You are browsing a read-only backup copy of Wikitech. The live site can be found at wikitech.wikimedia.org
Kubernetes (often abbreviated k8s) is an open-source system for automating deployment, and management of applications running in containers. This page collects some notes/docs on the Kubernetes setup in the Foundation production environment.
For a quick intro into the debugging actions one can take during a problem in production look at Kubernetes/Helm. There will also be a guide posted under Kubernetes/Kubectl
Rebooting a worker node
The unpolite way (recommended)
To reboot a worker node, you can just reboot it in our environment. The platform will understand the event and respawn the pods on other nodes. However the system does not automatically rebalance itself currently (pods are not rescheduled on the node after it has been rebooted)
The polite way
If you feel like being more polite, use kubectl drain, it will configure the worker node to no longer create new pods and move the existing pods to other workers. Draining the node will take 30-60 seconds.

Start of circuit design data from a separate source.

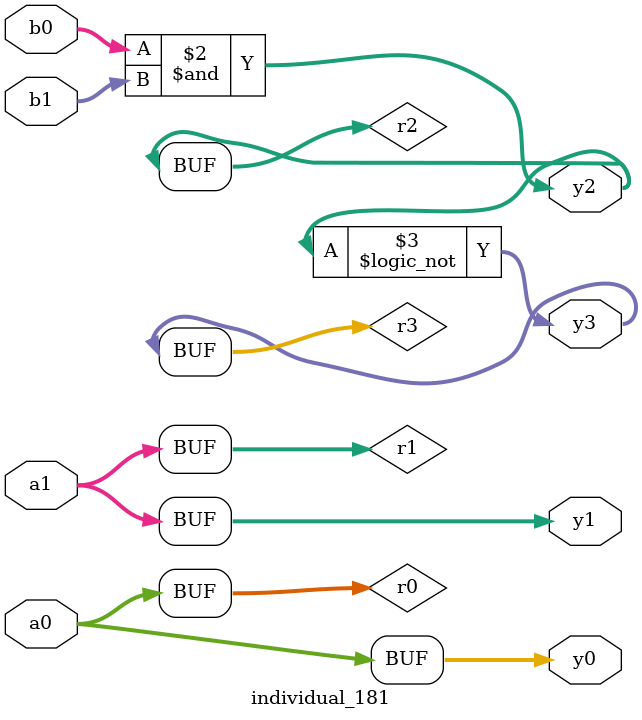
<source format=sv>
module individual_181(input logic [15:0] a1, input logic [15:0] a0, input logic [15:0] b1, input logic [15:0] b0, output logic [15:0] y3, output logic [15:0] y2, output logic [15:0] y1, output logic [15:0] y0);
logic [15:0] r0, r1, r2, r3; 
 always@(*) begin 
	 r0 = a0; r1 = a1; r2 = b0; r3 = b1; 
 	 r2  &=  b1 ;
 	 r3 = ! r2 ;
 	 y3 = r3; y2 = r2; y1 = r1; y0 = r0; 
end
endmodule
</source>
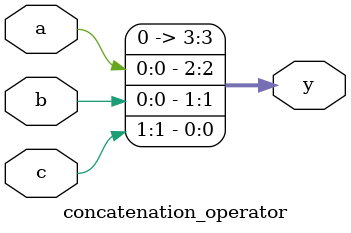
<source format=v>
`timescale 1ns / 1ps


module concatenation_operator(a, b,c,y);
input a;
input [1:0]b;
input [2:0]c;
output [3:0]y;
  assign y = {a, b[0], c[1]};
endmodule


</source>
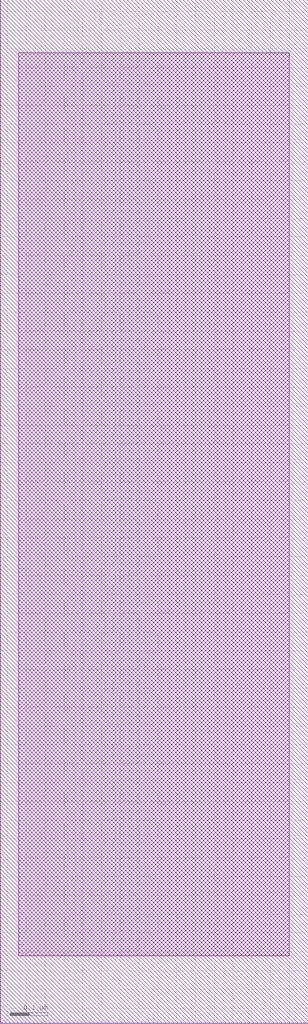
<source format=lef>
VERSION 5.7 ;
  NOWIREEXTENSIONATPIN ON ;
  DIVIDERCHAR "/" ;
  BUSBITCHARS "[]" ;
UNITS
  DATABASE MICRONS 200 ;
END UNITS

LAYER via2
  TYPE CUT ;
END via2

LAYER via
  TYPE CUT ;
END via

LAYER nwell
  TYPE MASTERSLICE ;
END nwell

LAYER via3
  TYPE CUT ;
END via3

LAYER pwell
  TYPE MASTERSLICE ;
END pwell

LAYER via4
  TYPE CUT ;
END via4

LAYER mcon
  TYPE CUT ;
END mcon

LAYER met6
  TYPE ROUTING ;
  WIDTH 0.030000 ;
  SPACING 0.040000 ;
  DIRECTION HORIZONTAL ;
END met6

LAYER met1
  TYPE ROUTING ;
  WIDTH 0.140000 ;
  SPACING 0.140000 ;
  DIRECTION HORIZONTAL ;
END met1

LAYER met3
  TYPE ROUTING ;
  WIDTH 0.300000 ;
  SPACING 0.300000 ;
  DIRECTION HORIZONTAL ;
END met3

LAYER met2
  TYPE ROUTING ;
  WIDTH 0.140000 ;
  SPACING 0.140000 ;
  DIRECTION HORIZONTAL ;
END met2

LAYER met4
  TYPE ROUTING ;
  WIDTH 0.300000 ;
  SPACING 0.300000 ;
  DIRECTION HORIZONTAL ;
END met4

LAYER met5
  TYPE ROUTING ;
  WIDTH 1.600000 ;
  SPACING 1.600000 ;
  DIRECTION HORIZONTAL ;
END met5

LAYER li1
  TYPE ROUTING ;
  WIDTH 0.170000 ;
  SPACING 0.170000 ;
  DIRECTION HORIZONTAL ;
END li1

MACRO sky130_hilas_nFETmed
  CLASS BLOCK ;
  FOREIGN sky130_hilas_nFETmed ;
  ORIGIN 0.120 0.440 ;
  SIZE 0.820 BY 2.720 ;
  OBS
      LAYER li1 ;
        RECT -0.070 -0.260 0.650 2.140 ;
  END
END sky130_hilas_nFETmed
END LIBRARY


</source>
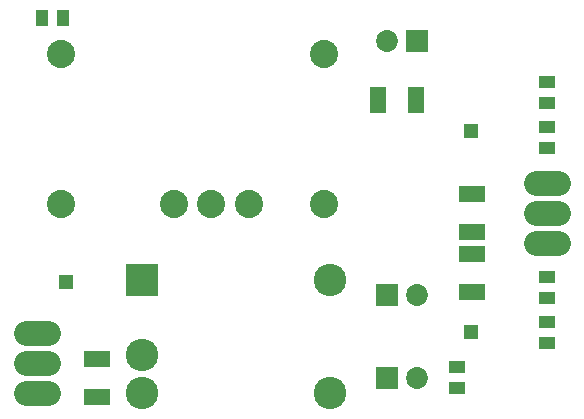
<source format=gts>
G75*
%MOIN*%
%OFA0B0*%
%FSLAX24Y24*%
%IPPOS*%
%LPD*%
%AMOC8*
5,1,8,0,0,1.08239X$1,22.5*
%
%ADD10C,0.1080*%
%ADD11R,0.1080X0.1080*%
%ADD12C,0.0940*%
%ADD13R,0.0867X0.0552*%
%ADD14C,0.0730*%
%ADD15R,0.0730X0.0730*%
%ADD16R,0.0552X0.0395*%
%ADD17R,0.0395X0.0552*%
%ADD18R,0.0552X0.0867*%
%ADD19C,0.0820*%
%ADD20R,0.0476X0.0476*%
D10*
X004680Y001680D03*
X004680Y002930D03*
X010930Y001680D03*
X010930Y005430D03*
D11*
X004680Y005430D03*
D12*
X005727Y007979D03*
X006979Y007979D03*
X008231Y007979D03*
X010731Y007979D03*
X010731Y012979D03*
X001979Y012979D03*
X001979Y007979D03*
D13*
X003180Y002810D03*
X003180Y001550D03*
X015680Y005050D03*
X015680Y006310D03*
X015680Y007050D03*
X015680Y008310D03*
D14*
X013837Y004930D03*
X013837Y002180D03*
X012837Y013391D03*
D15*
X013837Y013391D03*
X012837Y004930D03*
X012837Y002180D03*
D16*
X015180Y001826D03*
X015180Y002534D03*
X018180Y003326D03*
X018180Y004034D03*
X018180Y004826D03*
X018180Y005534D03*
X018180Y009826D03*
X018180Y010534D03*
X018180Y011326D03*
X018180Y012034D03*
D17*
X002034Y014180D03*
X001326Y014180D03*
D18*
X012550Y011430D03*
X013810Y011430D03*
D19*
X001550Y001680D02*
X000810Y001680D01*
X000810Y002680D02*
X001550Y002680D01*
X001550Y003680D02*
X000810Y003680D01*
X017810Y006680D02*
X018550Y006680D01*
X018550Y007680D02*
X017810Y007680D01*
X017810Y008680D02*
X018550Y008680D01*
D20*
X015652Y010404D03*
X015652Y003711D03*
X002149Y005365D03*
M02*

</source>
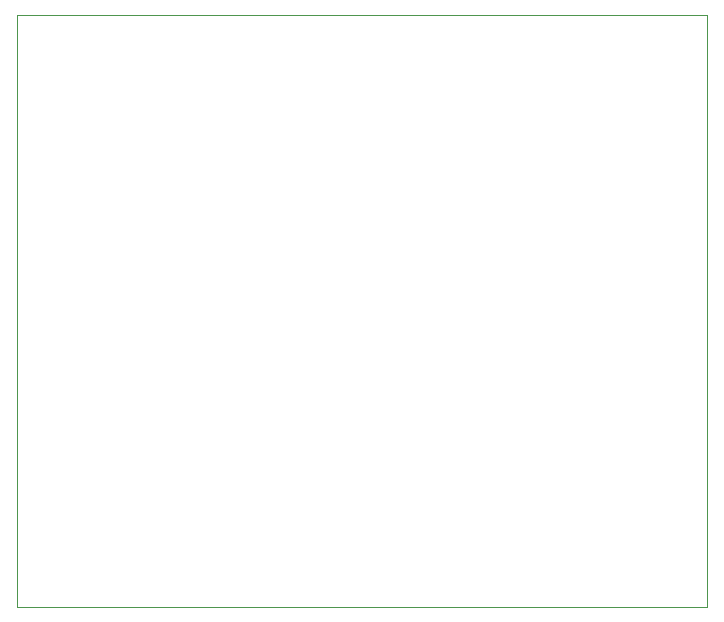
<source format=gbr>
%TF.GenerationSoftware,KiCad,Pcbnew,(6.0.8-1)-1*%
%TF.CreationDate,2022-12-25T14:42:35-06:00*%
%TF.ProjectId,M4_CAN_Feather_Carrier,4d345f43-414e-45f4-9665-61746865725f,rev?*%
%TF.SameCoordinates,Original*%
%TF.FileFunction,Profile,NP*%
%FSLAX46Y46*%
G04 Gerber Fmt 4.6, Leading zero omitted, Abs format (unit mm)*
G04 Created by KiCad (PCBNEW (6.0.8-1)-1) date 2022-12-25 14:42:35*
%MOMM*%
%LPD*%
G01*
G04 APERTURE LIST*
%TA.AperFunction,Profile*%
%ADD10C,0.001000*%
%TD*%
G04 APERTURE END LIST*
D10*
X80010000Y-62486000D02*
X138430000Y-62486000D01*
X138430000Y-62486000D02*
X138430000Y-112651000D01*
X138430000Y-112651000D02*
X80010000Y-112651000D01*
X80010000Y-112651000D02*
X80010000Y-62486000D01*
M02*

</source>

# kubectl drain kubernetes1001.eqiad.wmnet # kubectl describe pods | grep Node Node: kubernetes1002.eqiad.wmnet/10.64.16.75 Node: kubernetes1002.eqiad.wmnet/10.64.16.75 Node: kubernetes1003.eqiad.wmnet/10.64.32.23 Node: kubernetes1003.eqiad.wmnet/10.64.32.23 Node: kubernetes1004.eqiad.wmnet/10.64.48.52
When the node has been rebooted, it can be configured to reaccept pods using kubectl uncordon, e.g.
# kubectl uncordon kubernetes1001.eqiad.wmnet
The pods are not rebalanced automatically, i.e. the rebooted node is free of pods initially.